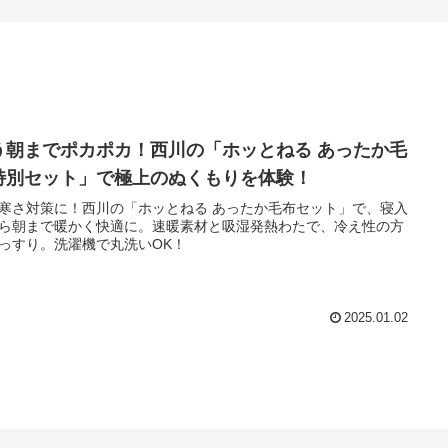
う朝までポカポカ！西川の「ホッとねる あったか毛
特別セット」で極上のぬくもりを体験！
寒さ対策に！西川の「ホッとねる あったか毛布セット」で、寝入
ら朝まで暖かく快適に。速暖素材と吸湿発熱わたで、冷え性の方
っすり。洗濯機で丸洗いOK！
2025.01.02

************

Collect each line above that contains the string "ホッとねる".

> Written response:
う朝までポカポカ！西川の「ホッとねる あったか毛
寒さ対策に！西川の「ホッとねる あったか毛布セット」で、寝入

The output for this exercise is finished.